Threshold values were carefully adjusted over extensive physical and simulated test deployments to ensure that the observed expansion of the planner graph (see Figures 6, 12) aligned with our objective of maintaining a conservative risk profile. If each pose along the candidate edge passes all relevant validity checks, then the candidate node and edge are added, thus expanding the planner graph.To facilitate planning with both wheeled and quadrupedal robotic platforms, we use the following rules. The stair-validity test is ignored if the vehicle is not stair-capable. The traversability-validity test is ignored if the pose is stair-valid and the vehicle is configured to be stair-capable, due to the observation that when a voxel within the grid map is identified as part of a stairway (Section 2.3), it will often be perceived as untraversable (Section 2.2) as well.
If a stairway is mapped on a stair-capable robot, it will often result in the path planner directing the robot to traverse the stairway due to its associated volumetric gain and thus increased reward during global exploration. When a stairway is mapped for a stair-capable robot, the path planner is likely to optimize the robot’s trajectory to include traversing the stairway. This strategic decision is driven by the perceived volumetric gain associated with scaling the stairs, which contributes to an increased reward within the context of global exploration. In the case of the Boston Dynamics Spot robot, if the planner attempts to lead the Spot up a stairway, then prior to the start of the stairway, the low-level vehicle controller will activate Spot’s stair-optimized gait and switch from tracking the plan to tracking the straight path up the stairs described in Section 2.3.
To encourage cooperative exploration, we developed two “deconfliction” schemes. The first is map deconfliction, in which the vehicle performs global exploration using the merged map that consists of its own measurements as well as those that were measured by and received from other agents in the fleet. This allows the planner to waste no time generating paths to regions the robot has not seen previously but can result in less variety in trajectories. The second scheme is pose deconfliction, in which the planner performs global exploration using the historical trajectories of other agents in the fleet and is biased towards regions of the map that the fleet has not yet explored. This results in a greater variety of trajectories but can cause the vehicle to explore more slowly. The deconfliction schemes are not mutually exclusive and may also be run in parallel.
3 Results
We evaluate the proposed semantic grid mapping method in both simulated and physical experiments where robots autonomously explore previously unknown, mobility-challenged environments. In Section 3.1, we report on the traversability-mapping capabilities of the proposed method in a high-fidelity simulation environment. In Section 3.2, we physically demonstrate the utility of the stair-mapping capabilities of the proposed method. In Section 3.3, we examine the performance of the proposed mapping method as part of Team MARBLE’s semi-autonomous exploration system in the DARPA Subterranean Challenge (DARPA, 2022) where the system placed third.

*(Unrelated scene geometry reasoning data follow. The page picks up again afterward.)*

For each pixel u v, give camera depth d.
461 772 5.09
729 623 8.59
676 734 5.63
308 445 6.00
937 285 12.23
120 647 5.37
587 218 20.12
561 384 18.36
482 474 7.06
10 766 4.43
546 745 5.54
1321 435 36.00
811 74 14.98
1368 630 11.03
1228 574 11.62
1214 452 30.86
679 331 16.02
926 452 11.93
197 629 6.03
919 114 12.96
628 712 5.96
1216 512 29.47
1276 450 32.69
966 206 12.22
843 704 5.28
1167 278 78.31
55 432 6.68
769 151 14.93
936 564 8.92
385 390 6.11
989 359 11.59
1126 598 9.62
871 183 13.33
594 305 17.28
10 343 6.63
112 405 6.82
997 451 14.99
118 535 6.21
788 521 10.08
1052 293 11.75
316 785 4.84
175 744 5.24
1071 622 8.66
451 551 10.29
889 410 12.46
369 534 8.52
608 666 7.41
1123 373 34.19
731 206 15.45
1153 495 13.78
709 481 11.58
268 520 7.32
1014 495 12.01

3.1 Traversability simulation
Simulated environments provide an opportunity to quickly and repeatedly evaluate methods in a controlled environment. To this end, we utilize the DARPA SubT Simulator (OSRF, 2022; Chung et al., 2023) which was built to facilitate the development of and competition between robotic search-and-rescue software stacks. This physics-based simulator based on the Ignition Gazebo framework is open-sourced OSRF (2022) and includes simulated sensor noise, realistic terramechanics, and bandwidth-constrained RF communications, as well as several worlds which emulate subterranean environments, such as subway tunnels and caves.
We qualitatively evaluate and illustrate in Figure 6 the effect of the traversability-mapping capability described in Section 2.2 on the propagation of the corresponding planner graph described in Section 2.5. Data was collected by running our terrain-aware navigation stack in two scenarios in the cave_simple_03 virtual world of the SubT Simulator: with traversability-mapping capabilities enabled, and with occupancy-only mapping capabilities. Graph extension is used as a qualitative metric in each scenario to compare planning performance with traversability information to that which only utilizes occupancy information. Several instances are highlighted in which the planner graph incorrectly extended into regions of rough terrain as a result of only utilizing occupancy information, but then avoided extending into such regions when traversability was considered.
FIGURE 6. Qualitative simulation results of traversability-aware planning in the SubT Simulator’s simple_cave_03, a simulated cave environment. We compare the span of the planner graph (green) using the proposed traversability mapping method (right; where white voxels indicate non-traversable terrain, grey indicates semi-traversable, and black indicates traversable) to planning based simply on occupancy-only mapping (left; where the grid map is colored by height). Data was collected in two scenarios (top and bottom) from a single deployment. Highlighted (red circles) are instances where the planner’s graph (green lines) has extended into regions of rough terrain when planning without traversability information (left) but successfully avoided such regions when utilizing traversability information (right). An example of catastrophic navigation is also shown (rightmost red circle in the bottom-left panel) where the planner has chosen a path (purple line) that leads the robot into rough terrain, at which point the virtual robot becomes physically stuck.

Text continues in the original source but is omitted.